New bids to halt Gulf war spurred by UN and PLO

The foreign ministers of seven nonaligned nations are planning to visit Iraq and Iran soon in a mediation mission that could become an alternative to the stalled effort by the Islamic Conference nations.

One of the prime moves behind the latest attempt has been Palestine Liberation Organizatin (PLO) chairman Yasser Arafat, whose personal attempt to mediate between his two battling allies in late September was rebuffed by both sides.

Mr. Arafat is continuing his effort, this time within the framework of the nonaligned nations' coordinating committee. This, aides say, is an indication of the importance the PLO as a whole attaches to limiting and ending the conflict in the Gulf.

Thus Mr. Arafat insisted on using the latest UNESCO conference in the Yugoslav capital, Belgrade, as an opportunity to visit one of the cradles of the nonaligned movement.
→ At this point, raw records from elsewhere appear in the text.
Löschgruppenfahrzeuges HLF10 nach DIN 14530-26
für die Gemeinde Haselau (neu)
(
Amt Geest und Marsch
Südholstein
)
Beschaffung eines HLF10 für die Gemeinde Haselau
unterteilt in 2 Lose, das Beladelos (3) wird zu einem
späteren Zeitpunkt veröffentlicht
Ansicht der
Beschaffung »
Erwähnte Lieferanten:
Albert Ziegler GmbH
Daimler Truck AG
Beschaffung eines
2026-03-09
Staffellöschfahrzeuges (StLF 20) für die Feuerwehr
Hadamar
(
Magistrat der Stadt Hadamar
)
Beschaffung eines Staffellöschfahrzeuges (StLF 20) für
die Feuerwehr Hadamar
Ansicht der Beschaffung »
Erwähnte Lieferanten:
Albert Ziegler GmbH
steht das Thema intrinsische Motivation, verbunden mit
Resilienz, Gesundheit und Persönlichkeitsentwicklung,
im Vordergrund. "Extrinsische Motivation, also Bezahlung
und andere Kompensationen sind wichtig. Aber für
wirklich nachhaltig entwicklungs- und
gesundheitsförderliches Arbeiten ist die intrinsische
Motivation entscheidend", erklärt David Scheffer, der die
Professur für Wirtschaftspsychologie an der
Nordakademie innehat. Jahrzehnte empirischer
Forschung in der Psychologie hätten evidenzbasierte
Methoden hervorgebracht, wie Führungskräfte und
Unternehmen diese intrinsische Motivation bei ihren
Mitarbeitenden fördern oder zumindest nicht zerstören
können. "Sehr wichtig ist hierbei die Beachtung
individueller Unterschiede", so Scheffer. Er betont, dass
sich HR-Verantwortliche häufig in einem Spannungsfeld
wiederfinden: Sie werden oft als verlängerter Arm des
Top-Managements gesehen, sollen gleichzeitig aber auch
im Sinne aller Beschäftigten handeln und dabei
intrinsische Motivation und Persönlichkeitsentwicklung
There, he fixed final details for the ministerial mission with his host, Yugoslav chief of state Cvijetin Mijatovic.

That activity had followed an important breakthrough Oct. 21 in New York, when the PLO's observer at the United Nations, Zehdi Labib Terzi, brought together the Iranian and Iraqi envoys for the first time since hostilities erupted one month before.

At a later meeting that day, the two envoys provisionally agreed on a list of mediating countries drawn up jointly by the PLO and the nonaligned movement's current chairman, Cuba. Along with movement veterans Yugoslavia and india, the two initiators of the effort are to be joined by the foreign ministers of Zambia , Algeria, and Pakistan.
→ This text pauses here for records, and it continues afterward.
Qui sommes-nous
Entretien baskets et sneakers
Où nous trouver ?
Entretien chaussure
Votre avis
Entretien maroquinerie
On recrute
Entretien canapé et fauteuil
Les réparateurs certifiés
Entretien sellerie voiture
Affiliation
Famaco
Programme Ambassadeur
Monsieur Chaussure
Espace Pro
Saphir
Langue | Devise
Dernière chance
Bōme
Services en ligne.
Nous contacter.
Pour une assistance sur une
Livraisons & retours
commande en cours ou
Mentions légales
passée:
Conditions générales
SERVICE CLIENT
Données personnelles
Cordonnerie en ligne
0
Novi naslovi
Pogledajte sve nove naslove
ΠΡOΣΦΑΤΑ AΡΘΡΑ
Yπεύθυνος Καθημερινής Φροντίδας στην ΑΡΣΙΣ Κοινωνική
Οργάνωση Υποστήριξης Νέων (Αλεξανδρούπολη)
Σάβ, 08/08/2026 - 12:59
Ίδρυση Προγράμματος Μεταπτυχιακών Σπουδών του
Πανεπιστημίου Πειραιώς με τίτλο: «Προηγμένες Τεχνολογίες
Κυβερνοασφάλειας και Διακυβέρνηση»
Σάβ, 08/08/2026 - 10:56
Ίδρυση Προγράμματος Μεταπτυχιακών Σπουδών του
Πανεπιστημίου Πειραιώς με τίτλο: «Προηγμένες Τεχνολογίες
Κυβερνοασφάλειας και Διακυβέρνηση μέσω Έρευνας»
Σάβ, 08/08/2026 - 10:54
The PLO recently did put forward its own formula for bringing the fighting between the two Gulf titans to a close. It postulated an immediate cease-fire, to be followed by an iraqi pullback to the 1975 frontiers and the negotiated settlement of all other outstanding issues between the sides.

PLO sources say the nonaligned effort is not considered in any way competitive to the Islamic Conference conciliation mission being pursued chiefly by Pakistani President Zia ul- Haq. But the Islamic effort, they point out, may find a neutral stance hard to adopt since one of the fighting parties, Iran, claims it is fighting on behald of Islam against the "forces of Satan."
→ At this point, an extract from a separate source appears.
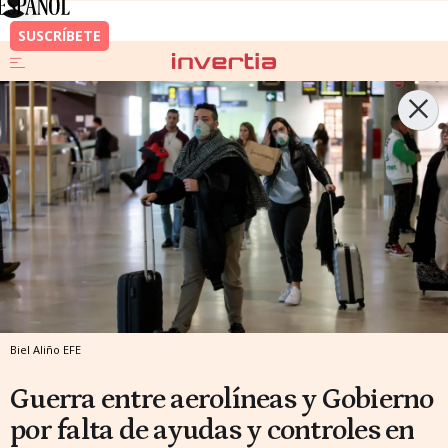
Biel Aliño
EFE
Guerra entre aerolíneas y Gobierno
por falta de ayudas y controles en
In addition to a demonstrable neutrality between the sides, the nonalighed framework represents a greater base of third-world countries, Palestinian officials say.

They also point out that it is only the Palestinian cause that has loss out through the fighting. "All nonaligned states, Islamic and non-Islamic, are affected by the instability of the oil market," one PLO spokesman said.

Palestinian officials thus hope that, even if the nonaligned team cannot halt the fighting immediately, it still can build a "bridge of trust" between the combatants.

The Palestinians desperately need this to stop the drain of military and human resources they would rather see directed jointly against israel.

Special correspondnet Louis Wiznitzer reports from the United Nations:

Slowly and discreetly, the UN Security Council is working on a plan to end the war between Iraq and Iran.

Based on the principles in the United Nations Charter, this call for ending the hostilities is expected to be carefully balanced to provide the necessary face-saving ingredients for leaders of both countries. Both presumambly would have to be content with less than they had publicly promised to their people.

According to well placed analysts, the key elements of the projected Security Council resolution will be:

* The inadmissibility of aggression and of territorial gains through force.

* The inadmissibility of interference in another country's internal affairs.

No documents has as yet been circulated in written form, but the ideas discussed by council members, which may eventually be tied together to form a package, include:

1. A cease-fire.

2. Withdrawal of troops.

3. The stationing of UN troops in a demilitarized zone both countries claim as their own.

4. A mechanism for negotiating Iraq's claims -- presumably the Algiers agreement of 1975.

5. Pledges by both countries not to interfere in each other's internal affairs.